Ivory Coast summons French envoy over move to question speaker

Ivory Coast newspapers in Abidjan run headline news on the arrest warrant issued by a French judge against parliamentary speaker, Guillaume Soro on December 8, 2015 (AFP Photo/Sia-Kambou)

Abidjan (AFP) - Ivory Coast summoned the French ambassador Tuesday in a diplomatic row over moves by a Paris judge to interrogate the country's parliamentary speaker, former rebel chief Guillaume Soro.

Foreign Minister Charles Koffi Diby told AFP that he was voicing "a strong protest" against a warrant to question Soro in connection with a complaint filed by Michel Gbagbo, son of former Ivorian president Laurent Gbagbo who is currently awaiting trial in The Hague.

"The parliament speaker is on an official mission" on behalf of the president and has "absolute immunity", said Koffi Diby, calling for the summons to be annulled.

Soro travelled to Paris to attend the COP21 UN climate conference.
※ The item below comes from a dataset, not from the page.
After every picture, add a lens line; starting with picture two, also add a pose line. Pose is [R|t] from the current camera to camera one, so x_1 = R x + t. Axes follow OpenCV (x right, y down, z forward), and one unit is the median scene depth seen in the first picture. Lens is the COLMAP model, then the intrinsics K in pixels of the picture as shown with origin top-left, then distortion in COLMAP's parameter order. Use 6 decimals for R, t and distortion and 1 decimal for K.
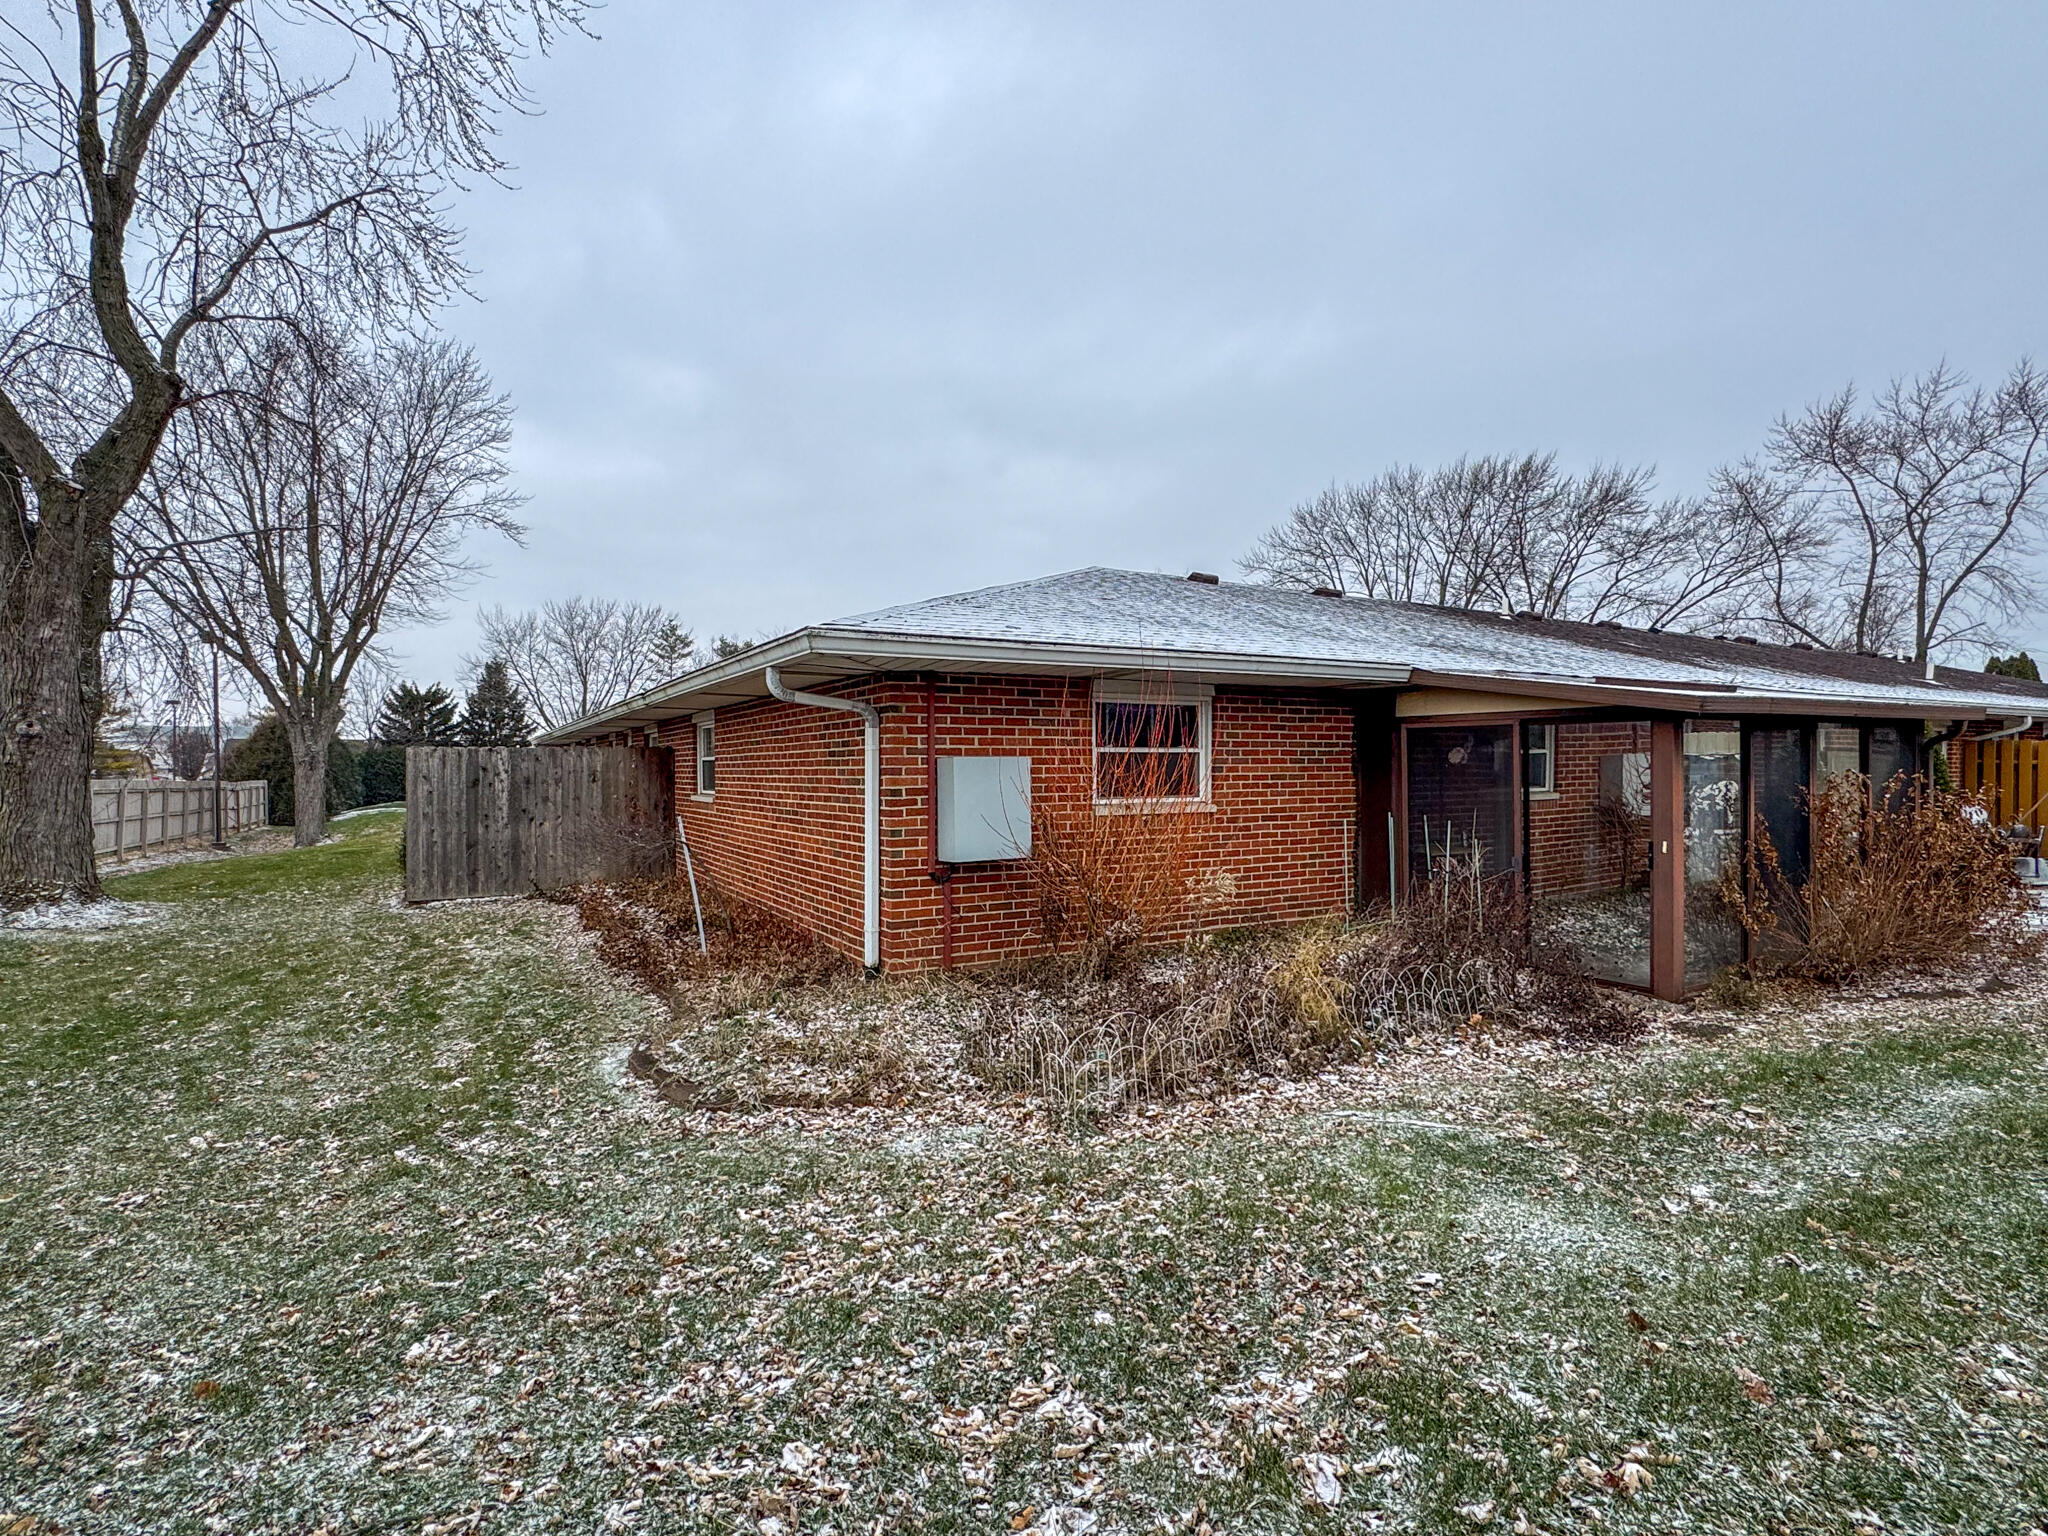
lens RADIAL K [[1001.6, 0, 1029.5], [0, 1001.6, 774.6], [0, 0, 1]] dist [-0.003899, 0.000527]
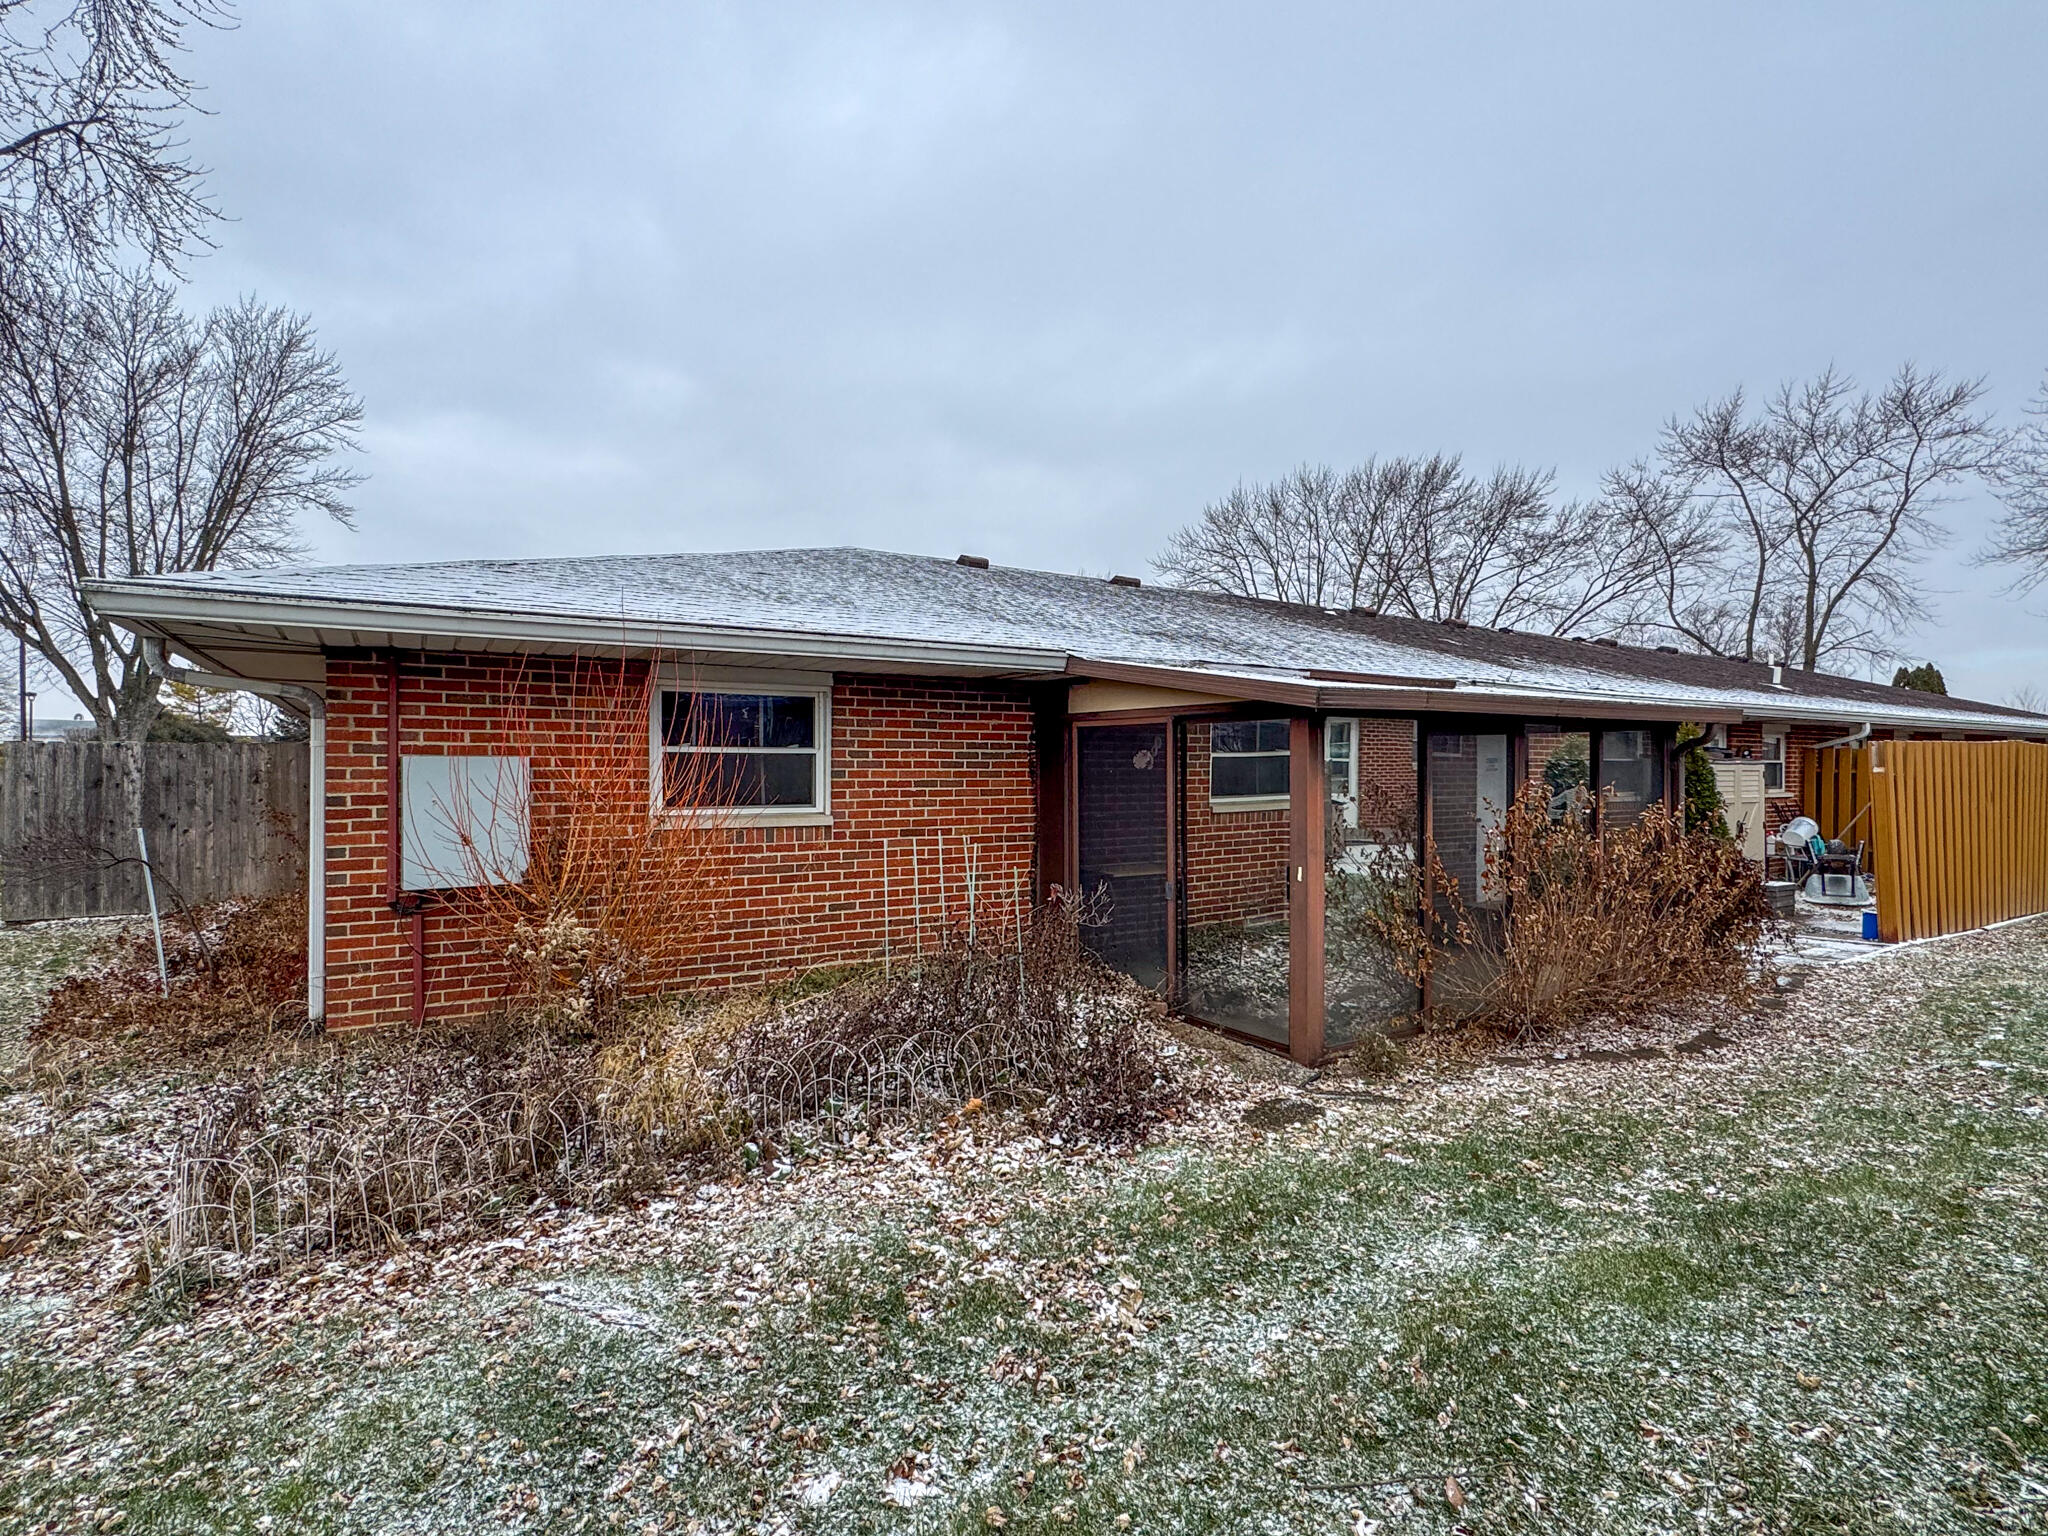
lens RADIAL K [[1001.6, 0, 1024.4], [0, 1001.6, 773.1], [0, 0, 1]] dist [-0.003899, 0.000527]
pose [[0.999233, 0.006992, 0.038534, 0.365999], [-0.006845, 0.999969, -0.003947, -0.004468], [-0.038560, 0.003680, 0.999249, 0.189160]]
It was impossible to immediately confirm whether he was still in France.

Several hours later, Soro's lawyers issued a statement saying the summons was not applicable because of his diplomatic immunity.

"Documents proving the official nature of his presence in France for COP21" were shown to the investigating magistrate who had issued the summons on Monday, Soro's legal team said.

They said the investigating magistrate had acknowledged that Soro "holds diplomatic status, and the immunity" that goes with that, indicating that the summons was not applicable.

The magistrate had sought to question Soro in connection with a complaint linked to "kidnapping, isolation and inhuman treatment" in 2012, when Soro was prime minister, several sources said.

She had issued the summons because he had not responded to earlier requests to respond. Soro's lawyers protested over the move, saying it had been issued "in disregard of recognised and known diplomatic practice and procedure".

One source close to the investigation who asked not to be identified said police had gone to Soro's Paris home on Monday but he was not there.

His lawyers said they would file a complaint against Michel Gbagbo for libel.

Soro headed rebels fighting Gbagbo, who was ousted after refusing to concede defeat to his arch-rival Alassane Ouattara in 2010 presidential elections.

After weeks of violence, Gbagbo was arrested in April 2011 when Ouattara's forces, backed by the United Nations and France, overran his compound in Abidjan.